● **Compito richiesto**:
Estragga parola per parola, dal brano sulla sinistra e la globalizzazione, il passo compreso tra "Nel corso degli" e "ostile e inospitale.", estremi inclusi.

Nel corso degli ultimi decenni c’è stata un’indubbia sottovalutazione di gran parte delle forze di sinistra dei rischi derivanti dai processi di internazionalizzazione del capitalismo maturo, e ci si è ritrovati, senza troppo accorgersene o preoccuparsene, ad agire dentro un terreno di gioco che si è fatto col tempo assai ostile e inospitale.
Tutti gli strumenti di cui si era dotato il movimento operaio durante il “secolo breve” per governare e orientare i processi economici, dagli anni ’70 ad oggi sono stati a poco a poco spuntati. Prima la globalizzazione neoliberista, poi il cosiddetto pilota automatico messo in moto dalla tecnocrazia europea hanno svuotato le istituzioni democratiche di poteri e funzioni e immobilizzato la politica in un recinto. Oggi le decisioni economiche si impongono come qualcosa di oggettivo e naturale, e mai come oggi quelle stesse decisioni o non arrivano agli organi rappresentativi, o se arrivano vi arrivano prese in altra sede, in una sede in cui la stragrande maggioranza dei cittadini non ha alcuna voce in capitolo.

● **Dati estratti**:
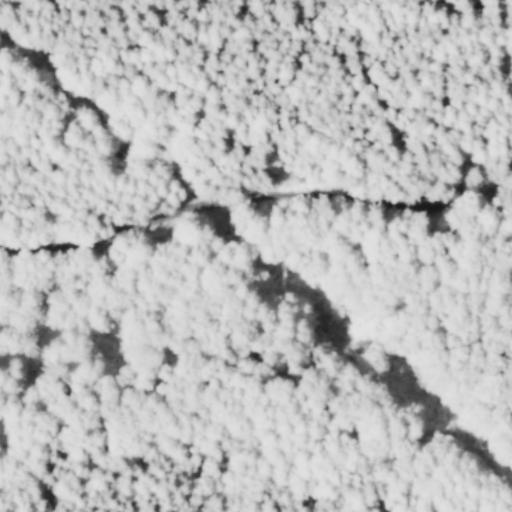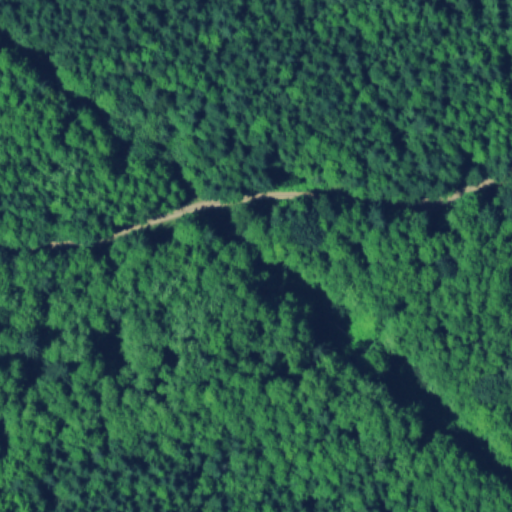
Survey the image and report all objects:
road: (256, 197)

---

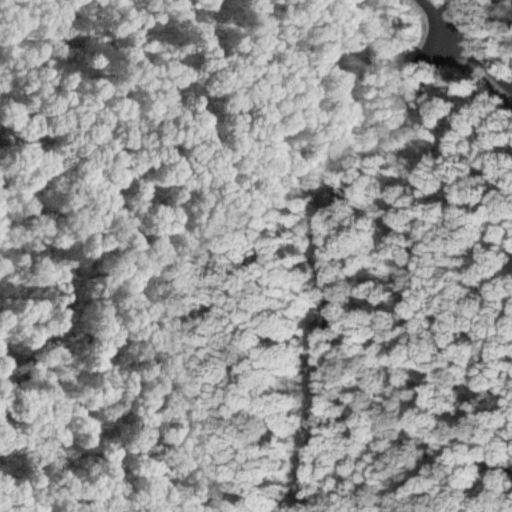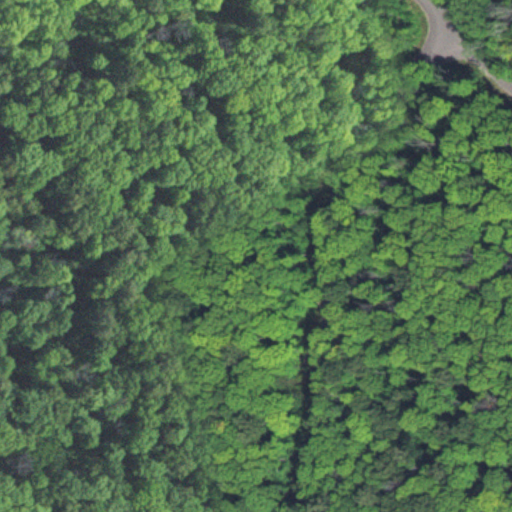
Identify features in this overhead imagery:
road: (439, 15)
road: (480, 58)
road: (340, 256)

● **Risposta al quesito**:
Nel corso degli ultimi decenni c’è stata un’indubbia sottovalutazione di gran parte delle forze di sinistra dei rischi derivanti dai processi di internazionalizzazione del capitalismo maturo, e ci si è ritrovati, senza troppo accorgersene o preoccuparsene, ad agire dentro un terreno di gioco che si è fatto col tempo assai ostile e inospitale.